_PAGE TEXT_.
▽

Hardware PWM on the Raspberry Pi 5 b

Since PWM is a little fraught with gotchas, this is mostly a message to future me-

(Note to self, rtfm - https://datasheets.raspberrypi.com/rp1/rp1-peripherals.pdf)

pin a0 a3
GPIO19 PWM0_CHAN3
GPIO18 PWM0_CHAN2
GPIO15 PWM0_CHAN3
GPIO14 PWM0_CHAN2
GPIO13 PWM0_CHAN1
GPIO12 PWM0_CHAN0

TODO: Figure out how to tell if pwm0 is on /sys/class/pwm/pwmchip1 or /sys/class/pwm/pwmchip2. pwm1 on the Pi 5 might have device/consumer:platform:cooling_fan/

Life is short, this single dtoverlay configures GPIO12, GPIO13, GPIO18 and GPIO19 to their respective alt modes on boot and enables pwm0:

/dts-v1/;
/plugin/;

/{
	compatible = "brcm,bcm2712";

	fragment@0 {
		target = <&rp1_gpio>;
		__overlay__ {
			pwm_pins: pwm_pins {
				pins = "gpio12", "gpio13", "gpio18", "gpio19";
				function = "pwm0", "pwm0", "pwm0", "pwm0";
			};
		};
	};

	fragment@1 {
		target = <&rp1_pwm0>;
		frag1: __overlay__ {
			pinctrl-names = "default";
			pinctrl-0 = <&pwm_pins>;
			status = "okay";
		};
	};
};

Save as "pwm-pi5-overlay.dts" and compile with:

dtc -I dts -O dtb -o pwm-pi5.dtbo pwm-pi5-overlay.dts

Install:

sudo cp pwm-pi5.dtbo /boot/firmware/overlays/

Don't forget to add dtoverlay=pwm-pi5 to /boot/firmware/config.txt...

△

_EXERCISE A_.
Quote the Raspberry Pi 5 PWM notes, starting at "dtc -I dts -O" and ending at "dtoverlay=pwm-pi5 to /boot/firmware/config.txt...".

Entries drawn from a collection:
▽

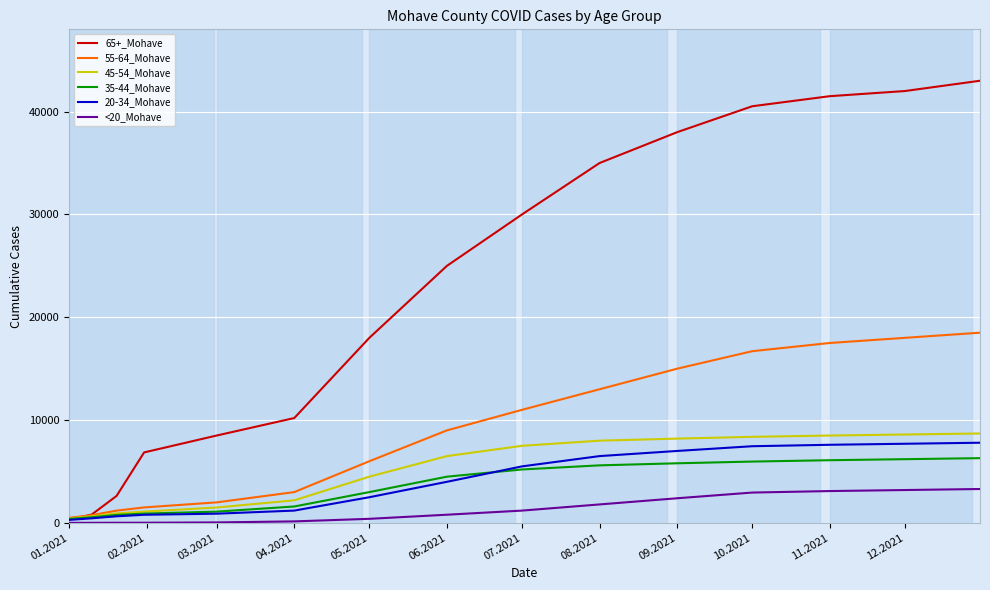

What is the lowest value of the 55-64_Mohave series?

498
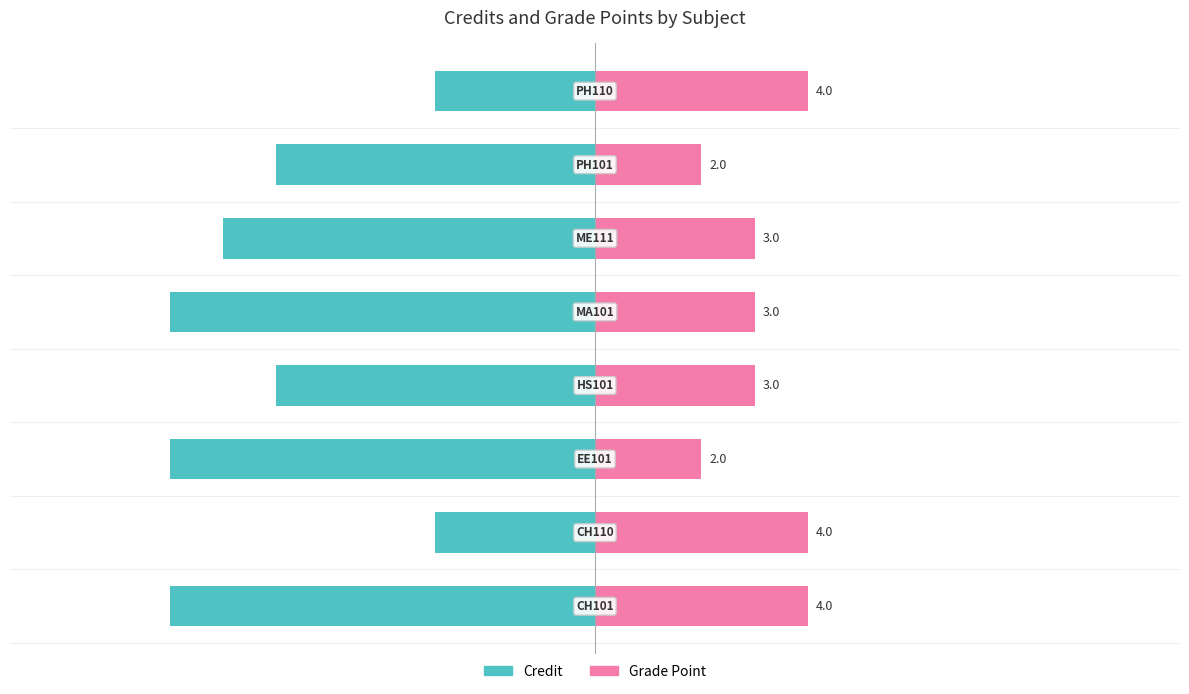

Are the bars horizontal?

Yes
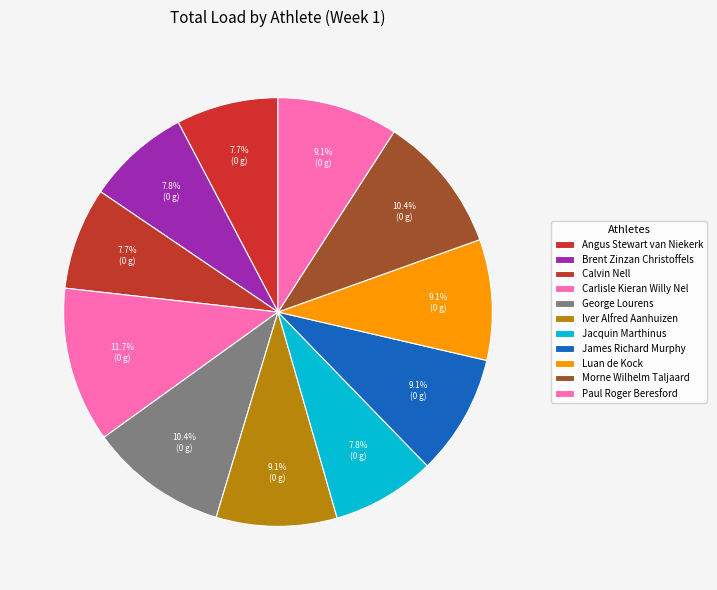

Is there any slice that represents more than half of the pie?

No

△

_EXERCISE B_.
Write out the records above again, replacing "bars" with "columns" and changing nothing else. Leave the pictures out.

_WRITTEN SOLUTION A_.
dtc -I dts -O dtb -o pwm-pi5.dtbo pwm-pi5-overlay.dts

Install:

sudo cp pwm-pi5.dtbo /boot/firmware/overlays/

Don't forget to add dtoverlay=pwm-pi5 to /boot/firmware/config.txt...

_WRITTEN SOLUTION B_.
What is the lowest value of the 55-64_Mohave series?

498

Are the columns horizontal?

Yes

Is there any slice that represents more than half of the pie?

No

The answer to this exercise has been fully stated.